Moreover, information stored and queried in a canonical way can be processed and interpreted by computers without human interaction; it can serve for establishing ontologies, creation of knowledge bases and data analysis. The area of IE comprises techniques, algorithms and methods performing two important tasks: finding (identifying) the desired, relevant data in natural language texts and storing it in a structured representation suitable for automatic processing.
First IE systems relied on domain-specific extraction rules written by a domain expert requiring large human effort and lacking portability to other domains. To compensate the insufficiencies of the classical rule-based approach human effort should be adequately replaced by a learning component. The main goal of this project has been the development of an adaptive, rule-based algorithm for IE that autonomously learns the extraction rules. The algorithm is based on induction learning deriving general extraction rules from a set of sample extractions annotated by a human in a training corpus. Requiring only an annotated training corpus and no additional resources the approach is portable to different application domains and even languages (in the dissertation its effectiveness for English and German text corpora has been examined).
The extraction rules incorporate linguistic patterns that capture typical expression forms of extracted information in a given text corpus. We introduce a higher-order formal pattern specification language that supports regular expressions, permutation, negation and hierarchical XML structures significantly extending common pattern models. Linguistic patterns are not restricted to a fix context window, but encode whole sentences as primary semantic units of natural language. The proposed pattern language is powerful and expressive enough to capture non-trivial kinds of phrases and sentences containing relevant information.

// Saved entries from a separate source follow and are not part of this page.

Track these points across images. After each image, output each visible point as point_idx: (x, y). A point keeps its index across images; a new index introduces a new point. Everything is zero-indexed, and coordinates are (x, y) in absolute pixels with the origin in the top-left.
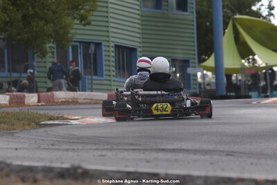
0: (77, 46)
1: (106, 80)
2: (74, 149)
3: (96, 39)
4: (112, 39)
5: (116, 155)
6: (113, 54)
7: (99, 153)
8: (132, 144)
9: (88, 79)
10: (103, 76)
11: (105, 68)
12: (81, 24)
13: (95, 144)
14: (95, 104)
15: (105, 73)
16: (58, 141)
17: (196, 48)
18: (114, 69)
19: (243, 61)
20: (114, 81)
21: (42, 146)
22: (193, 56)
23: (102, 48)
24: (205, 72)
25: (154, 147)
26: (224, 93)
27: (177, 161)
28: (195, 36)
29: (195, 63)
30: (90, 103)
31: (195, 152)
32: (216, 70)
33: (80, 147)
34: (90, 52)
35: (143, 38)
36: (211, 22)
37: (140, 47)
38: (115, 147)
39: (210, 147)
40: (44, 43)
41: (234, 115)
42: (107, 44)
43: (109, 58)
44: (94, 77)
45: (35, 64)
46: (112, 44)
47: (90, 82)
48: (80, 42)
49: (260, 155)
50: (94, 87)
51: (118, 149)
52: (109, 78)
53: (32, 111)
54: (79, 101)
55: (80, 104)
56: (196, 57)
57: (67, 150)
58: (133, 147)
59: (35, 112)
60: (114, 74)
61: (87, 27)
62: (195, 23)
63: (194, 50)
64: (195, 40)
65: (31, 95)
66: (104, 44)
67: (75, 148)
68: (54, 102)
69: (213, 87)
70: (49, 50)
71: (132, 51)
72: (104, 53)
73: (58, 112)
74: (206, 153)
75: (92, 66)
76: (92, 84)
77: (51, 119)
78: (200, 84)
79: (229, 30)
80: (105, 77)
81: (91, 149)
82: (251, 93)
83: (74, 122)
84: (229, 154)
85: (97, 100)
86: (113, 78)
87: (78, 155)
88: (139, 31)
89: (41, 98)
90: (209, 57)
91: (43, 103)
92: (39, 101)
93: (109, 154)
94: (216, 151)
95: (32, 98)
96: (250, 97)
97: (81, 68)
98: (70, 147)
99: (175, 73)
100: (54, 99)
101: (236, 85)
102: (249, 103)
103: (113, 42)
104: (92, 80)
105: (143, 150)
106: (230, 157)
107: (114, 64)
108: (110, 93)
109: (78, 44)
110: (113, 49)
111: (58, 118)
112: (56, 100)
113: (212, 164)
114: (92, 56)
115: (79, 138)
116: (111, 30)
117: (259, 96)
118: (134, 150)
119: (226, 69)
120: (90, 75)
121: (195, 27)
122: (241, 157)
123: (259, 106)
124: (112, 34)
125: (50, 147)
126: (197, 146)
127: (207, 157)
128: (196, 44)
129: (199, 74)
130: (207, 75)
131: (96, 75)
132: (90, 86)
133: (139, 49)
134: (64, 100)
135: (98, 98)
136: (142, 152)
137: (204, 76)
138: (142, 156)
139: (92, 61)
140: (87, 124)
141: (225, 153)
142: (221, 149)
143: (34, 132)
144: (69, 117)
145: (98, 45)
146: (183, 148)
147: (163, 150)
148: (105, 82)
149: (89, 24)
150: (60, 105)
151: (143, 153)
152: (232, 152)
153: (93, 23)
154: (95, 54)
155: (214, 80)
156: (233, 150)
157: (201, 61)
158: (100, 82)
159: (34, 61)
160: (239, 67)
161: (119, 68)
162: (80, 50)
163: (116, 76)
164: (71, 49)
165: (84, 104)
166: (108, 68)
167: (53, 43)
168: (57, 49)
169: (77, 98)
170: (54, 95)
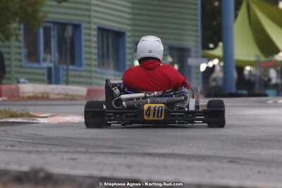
0: (50, 27)
1: (86, 71)
2: (38, 151)
3: (74, 19)
4: (94, 20)
5: (91, 159)
6: (95, 39)
7: (70, 156)
8: (112, 147)
9: (64, 70)
10: (81, 66)
11: (84, 56)
13: (66, 146)
14: (71, 100)
15: (84, 62)
16: (20, 142)
17: (199, 34)
18: (95, 57)
20: (96, 72)
22: (196, 44)
23: (80, 31)
25: (140, 151)
26: (234, 90)
27: (165, 167)
28: (199, 18)
29: (197, 52)
30: (64, 99)
31: (190, 157)
32: (225, 58)
33: (46, 149)
34: (66, 35)
35: (133, 19)
36: (221, 1)
37: (129, 31)
38: (90, 150)
39: (210, 153)
41: (243, 115)
42: (88, 25)
43: (90, 44)
44: (71, 67)
46: (94, 27)
47: (65, 73)
48: (54, 23)
50: (71, 79)
51: (94, 153)
52: (88, 68)
54: (51, 96)
55: (52, 100)
56: (200, 44)
57: (30, 152)
58: (113, 151)
60: (95, 63)
61: (63, 4)
62: (199, 3)
63: (197, 36)
64: (199, 23)
66: (84, 25)
67: (40, 149)
68: (19, 97)
69: (220, 83)
70: (13, 32)
71: (119, 35)
72: (84, 37)
73: (22, 108)
74: (204, 159)
75: (68, 54)
76: (67, 75)
77: (13, 117)
81: (59, 152)
82: (268, 92)
83: (41, 121)
84: (231, 161)
85: (72, 96)
86: (94, 69)
87: (42, 158)
88: (129, 10)
89: (3, 92)
90: (216, 46)
91: (5, 98)
92: (1, 96)
93: (82, 158)
94: (216, 157)
98: (33, 149)
99: (173, 64)
100: (18, 93)
101: (249, 80)
102: (264, 102)
103: (95, 23)
104: (67, 70)
105: (125, 154)
106: (232, 164)
107: (96, 51)
108: (90, 87)
109: (51, 25)
110: (95, 33)
111: (21, 116)
112: (21, 95)
113: (209, 171)
114: (69, 41)
115: (45, 138)
116: (94, 8)
117: (278, 95)
118: (114, 153)
119: (237, 61)
120: (66, 63)
122: (246, 164)
124: (94, 14)
125: (9, 148)
126: (193, 151)
127: (204, 164)
128: (199, 28)
129: (203, 66)
131: (73, 63)
132: (65, 78)
133: (128, 34)
134: (31, 95)
135: (75, 93)
136: (123, 156)
138: (123, 160)
139: (68, 47)
140: (59, 123)
141: (228, 160)
142: (223, 155)
144: (36, 114)
145: (77, 27)
146: (174, 152)
147: (150, 155)
148: (84, 74)
150: (26, 101)
151: (125, 157)
152: (237, 158)
154: (73, 38)
156: (237, 156)
158: (78, 73)
160: (252, 58)
161: (103, 57)
162: (54, 33)
163: (99, 67)
164: (41, 31)
165: (57, 99)
166: (88, 56)
167: (20, 22)
168: (25, 31)
169: (48, 94)
170: (18, 88)
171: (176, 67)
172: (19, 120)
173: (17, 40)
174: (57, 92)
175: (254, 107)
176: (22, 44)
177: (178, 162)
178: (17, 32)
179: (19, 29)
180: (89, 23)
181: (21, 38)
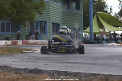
0: (37, 23)
3: (45, 20)
5: (52, 64)
6: (51, 26)
7: (45, 63)
8: (58, 60)
10: (47, 34)
11: (48, 31)
12: (39, 14)
13: (44, 60)
15: (48, 33)
16: (30, 59)
17: (83, 24)
19: (100, 29)
21: (23, 61)
22: (81, 27)
23: (47, 24)
24: (86, 33)
25: (66, 62)
26: (93, 41)
27: (74, 67)
28: (82, 19)
29: (82, 30)
31: (82, 63)
32: (90, 33)
34: (42, 25)
35: (63, 20)
36: (89, 15)
38: (51, 61)
39: (87, 62)
40: (25, 21)
44: (44, 35)
45: (21, 29)
46: (51, 22)
48: (39, 21)
49: (106, 65)
52: (49, 35)
53: (20, 47)
54: (38, 43)
55: (38, 44)
56: (83, 27)
57: (33, 62)
59: (21, 47)
60: (51, 33)
61: (42, 16)
62: (82, 15)
63: (82, 25)
64: (82, 21)
65: (20, 41)
66: (48, 22)
67: (36, 61)
69: (89, 39)
70: (26, 24)
71: (58, 25)
72: (48, 26)
73: (30, 47)
75: (43, 30)
76: (43, 37)
77: (27, 50)
78: (84, 38)
79: (95, 18)
80: (48, 35)
82: (103, 42)
83: (36, 51)
85: (44, 43)
86: (51, 35)
87: (37, 64)
88: (61, 17)
89: (24, 42)
90: (87, 28)
91: (24, 44)
92: (23, 43)
93: (49, 64)
95: (20, 42)
96: (103, 43)
97: (39, 31)
99: (74, 33)
100: (28, 42)
101: (97, 38)
102: (103, 45)
103: (51, 21)
104: (43, 35)
105: (62, 62)
106: (95, 66)
107: (51, 30)
110: (51, 24)
111: (30, 50)
112: (29, 43)
113: (88, 68)
114: (43, 26)
115: (37, 57)
116: (51, 17)
117: (106, 43)
118: (59, 62)
119: (94, 33)
120: (42, 33)
121: (82, 16)
123: (106, 46)
124: (51, 19)
125: (27, 61)
126: (82, 62)
127: (86, 65)
128: (82, 22)
129: (84, 34)
130: (87, 34)
131: (44, 33)
132: (42, 38)
133: (61, 24)
134: (32, 43)
135: (45, 43)
137: (85, 35)
138: (61, 65)
139: (43, 29)
141: (93, 64)
142: (91, 63)
143: (21, 55)
145: (46, 22)
146: (77, 62)
147: (69, 62)
148: (48, 37)
149: (42, 14)
150: (31, 45)
152: (96, 64)
153: (44, 14)
154: (44, 26)
155: (89, 36)
157: (85, 29)
158: (46, 36)
159: (21, 28)
160: (99, 32)
161: (53, 31)
162: (39, 24)
163: (52, 35)
164: (35, 24)
165: (40, 44)
166: (49, 31)
167: (28, 21)
168: (30, 24)
169: (37, 43)
170: (28, 41)
171: (76, 34)
172: (29, 51)
173: (28, 26)
174: (40, 42)
175: (100, 47)
176: (29, 28)
177: (78, 65)
178: (28, 24)
179: (28, 23)
180: (49, 21)
181: (29, 26)
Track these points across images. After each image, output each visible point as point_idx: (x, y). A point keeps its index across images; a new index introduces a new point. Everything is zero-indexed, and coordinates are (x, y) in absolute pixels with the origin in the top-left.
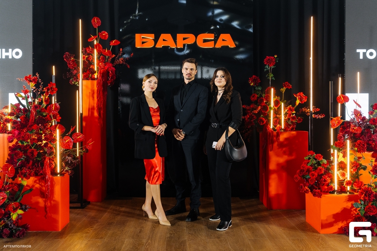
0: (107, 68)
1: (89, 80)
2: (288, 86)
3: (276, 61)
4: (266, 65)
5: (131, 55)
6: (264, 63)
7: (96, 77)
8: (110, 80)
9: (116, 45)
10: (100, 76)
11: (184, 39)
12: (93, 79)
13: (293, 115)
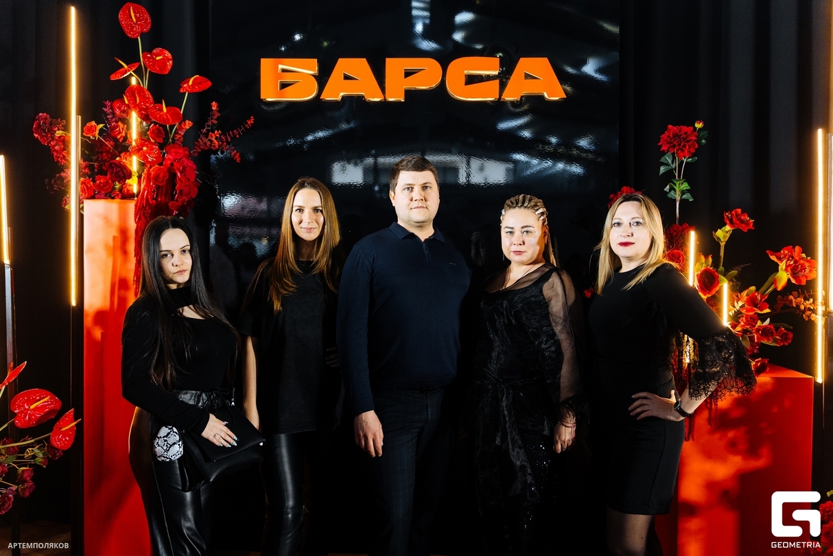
0: (169, 162)
1: (113, 198)
2: (742, 221)
3: (699, 141)
4: (664, 153)
5: (247, 123)
6: (661, 146)
7: (135, 190)
8: (177, 200)
9: (197, 91)
10: (146, 186)
11: (408, 74)
12: (127, 196)
13: (763, 321)
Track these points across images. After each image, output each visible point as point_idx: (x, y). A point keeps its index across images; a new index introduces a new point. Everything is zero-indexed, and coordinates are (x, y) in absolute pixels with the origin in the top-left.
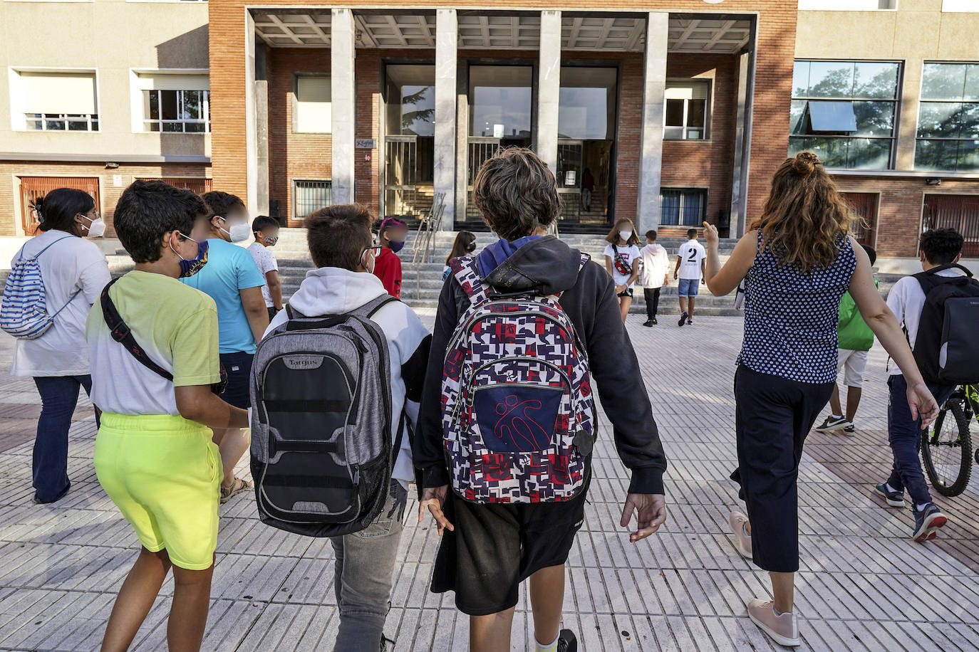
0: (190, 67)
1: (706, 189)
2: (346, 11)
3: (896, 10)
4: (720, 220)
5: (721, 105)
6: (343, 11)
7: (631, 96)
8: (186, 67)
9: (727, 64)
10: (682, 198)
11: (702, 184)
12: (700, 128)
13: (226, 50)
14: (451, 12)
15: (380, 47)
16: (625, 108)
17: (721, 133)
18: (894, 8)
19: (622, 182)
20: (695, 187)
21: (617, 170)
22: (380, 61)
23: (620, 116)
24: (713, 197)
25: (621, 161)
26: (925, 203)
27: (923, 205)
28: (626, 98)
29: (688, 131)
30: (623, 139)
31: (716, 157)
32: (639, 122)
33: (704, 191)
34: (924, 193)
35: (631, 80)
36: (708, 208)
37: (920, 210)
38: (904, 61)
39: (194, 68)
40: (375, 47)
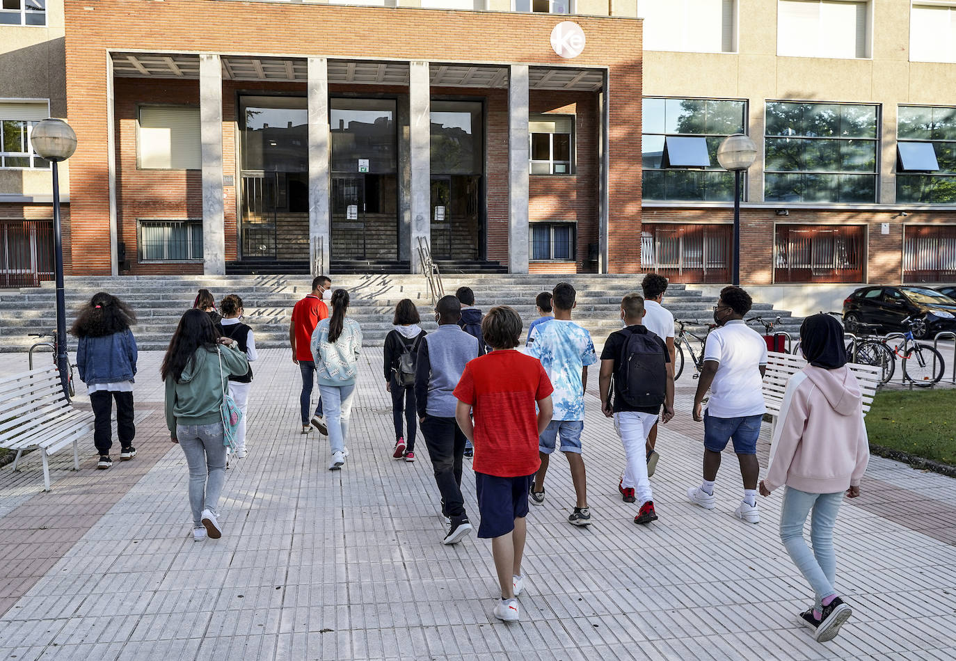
0: (15, 96)
1: (575, 223)
2: (215, 57)
3: (738, 53)
4: (589, 254)
5: (585, 141)
6: (211, 57)
7: (497, 132)
8: (10, 96)
9: (588, 100)
10: (552, 231)
11: (571, 217)
12: (566, 162)
13: (85, 93)
14: (322, 60)
15: (234, 79)
16: (492, 143)
17: (586, 168)
18: (736, 52)
19: (492, 217)
20: (564, 221)
21: (487, 206)
22: (235, 92)
23: (488, 152)
24: (581, 231)
25: (490, 196)
26: (776, 232)
27: (775, 233)
28: (492, 134)
29: (554, 165)
30: (492, 174)
31: (582, 191)
32: (506, 157)
33: (573, 225)
34: (775, 223)
35: (497, 116)
36: (578, 241)
37: (772, 240)
38: (748, 100)
39: (19, 97)
40: (230, 79)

The linguistic patterns are matched with linguistically preprocessed texts that have a valid XML markup. Regarding linguistic patterns as XML queries we reduce the problem of IE to XML query evaluation. Having developed formal semantics and an efficient query evaluation algorithm for the pattern language we create a new XML query language, which is especially suitable for querying XML annotated texts.
As a part of semantic text preprocessing we propose a new method for determination of synonymy. We construct a lexical graph connecting lexical items in a way corresponding to the sentence structure building an implicit context representation. We demonstrate that the synonymy metric based on the length of paths between two lexical items, number and specificity of shared neighbors achieves satisfactory results evaluating it on a test corpus of 200 German synonyms. Identified synonyms are used for abstraction of lexical items during the rule induction.
Beginning with the rules generated from training instances, which were extracted by the human, rules are generalized to account for different kinds of information expression in the texts. The generalization of rules is formally specified and involves beside rule merging abstraction of single rules and substitution of extracted parts in context of different rules. For establishing a similarity measure for extraction rules and rule merging an algorithm for determination of optimal alignment of two sequences with minimum runtime (which is an extension of the LCS problem) has been designed and its correctness proved. To achieve a gradual generalization of extraction rules the rule learning algorithm includes validation of induced rules and rule correction.
We demonstrate the effectiveness of our approach comparing its performance with other state of the art approaches achieving comparable or even best results depending on the kind of texts and assess its potential comparing its results with the human performance. Based on varying performance of different approaches on different corpora conclusions about the efficiency of statistical and rule-based approaches for different kinds of text are made. The quantitative investigation is supplemented by the analysis what factors influence the extraction quality, what are the sources of errors etc. Finally, we draw a conclusion in what conditions application of IE in general is expedient, what kinds of text can be managed and characterize the range of environments where the presented approach can be usefully utilized.